*** Provided data ***

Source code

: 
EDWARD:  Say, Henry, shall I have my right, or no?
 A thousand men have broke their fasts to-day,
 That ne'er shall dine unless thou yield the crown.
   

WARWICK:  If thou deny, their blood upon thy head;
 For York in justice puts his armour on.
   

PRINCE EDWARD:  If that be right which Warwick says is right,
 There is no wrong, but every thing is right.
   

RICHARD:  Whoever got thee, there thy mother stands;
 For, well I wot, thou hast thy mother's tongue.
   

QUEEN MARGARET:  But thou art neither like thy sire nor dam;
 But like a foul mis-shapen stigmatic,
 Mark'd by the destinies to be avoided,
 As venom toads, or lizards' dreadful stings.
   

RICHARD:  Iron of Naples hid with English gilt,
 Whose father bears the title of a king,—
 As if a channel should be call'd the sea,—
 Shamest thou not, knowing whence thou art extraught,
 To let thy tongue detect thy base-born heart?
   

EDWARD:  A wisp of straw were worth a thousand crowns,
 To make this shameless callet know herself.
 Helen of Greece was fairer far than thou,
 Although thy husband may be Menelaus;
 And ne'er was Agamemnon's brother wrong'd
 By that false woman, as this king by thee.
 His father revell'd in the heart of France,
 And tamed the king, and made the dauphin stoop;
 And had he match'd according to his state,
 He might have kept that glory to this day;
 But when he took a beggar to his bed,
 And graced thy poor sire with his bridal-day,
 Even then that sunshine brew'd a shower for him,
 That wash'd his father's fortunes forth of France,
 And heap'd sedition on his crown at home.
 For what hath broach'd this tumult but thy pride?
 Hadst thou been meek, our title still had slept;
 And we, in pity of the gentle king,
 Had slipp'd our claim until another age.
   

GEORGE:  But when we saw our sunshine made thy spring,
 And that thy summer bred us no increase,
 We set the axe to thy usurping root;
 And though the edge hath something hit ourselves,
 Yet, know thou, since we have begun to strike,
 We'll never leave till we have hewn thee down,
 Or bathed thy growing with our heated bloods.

*** End of Provided data ***

## Task directions
Copy out all of the data line for line, with every word, spelling and punctuation mark unchanged.

## Solution to this problem
Source code

: 
EDWARD:  Say, Henry, shall I have my right, or no?
 A thousand men have broke their fasts to-day,
 That ne'er shall dine unless thou yield the crown.
   

WARWICK:  If thou deny, their blood upon thy head;
 For York in justice puts his armour on.
   

PRINCE EDWARD:  If that be right which Warwick says is right,
 There is no wrong, but every thing is right.
   

RICHARD:  Whoever got thee, there thy mother stands;
 For, well I wot, thou hast thy mother's tongue.
   

QUEEN MARGARET:  But thou art neither like thy sire nor dam;
 But like a foul mis-shapen stigmatic,
 Mark'd by the destinies to be avoided,
 As venom toads, or lizards' dreadful stings.
   

RICHARD:  Iron of Naples hid with English gilt,
 Whose father bears the title of a king,—
 As if a channel should be call'd the sea,—
 Shamest thou not, knowing whence thou art extraught,
 To let thy tongue detect thy base-born heart?
   

EDWARD:  A wisp of straw were worth a thousand crowns,
 To make this shameless callet know herself.
 Helen of Greece was fairer far than thou,
 Although thy husband may be Menelaus;
 And ne'er was Agamemnon's brother wrong'd
 By that false woman, as this king by thee.
 His father revell'd in the heart of France,
 And tamed the king, and made the dauphin stoop;
 And had he match'd according to his state,
 He might have kept that glory to this day;
 But when he took a beggar to his bed,
 And graced thy poor sire with his bridal-day,
 Even then that sunshine brew'd a shower for him,
 That wash'd his father's fortunes forth of France,
 And heap'd sedition on his crown at home.
 For what hath broach'd this tumult but thy pride?
 Hadst thou been meek, our title still had slept;
 And we, in pity of the gentle king,
 Had slipp'd our claim until another age.
   

GEORGE:  But when we saw our sunshine made thy spring,
 And that thy summer bred us no increase,
 We set the axe to thy usurping root;
 And though the edge hath something hit ourselves,
 Yet, know thou, since we have begun to strike,
 We'll never leave till we have hewn thee down,
 Or bathed thy growing with our heated bloods.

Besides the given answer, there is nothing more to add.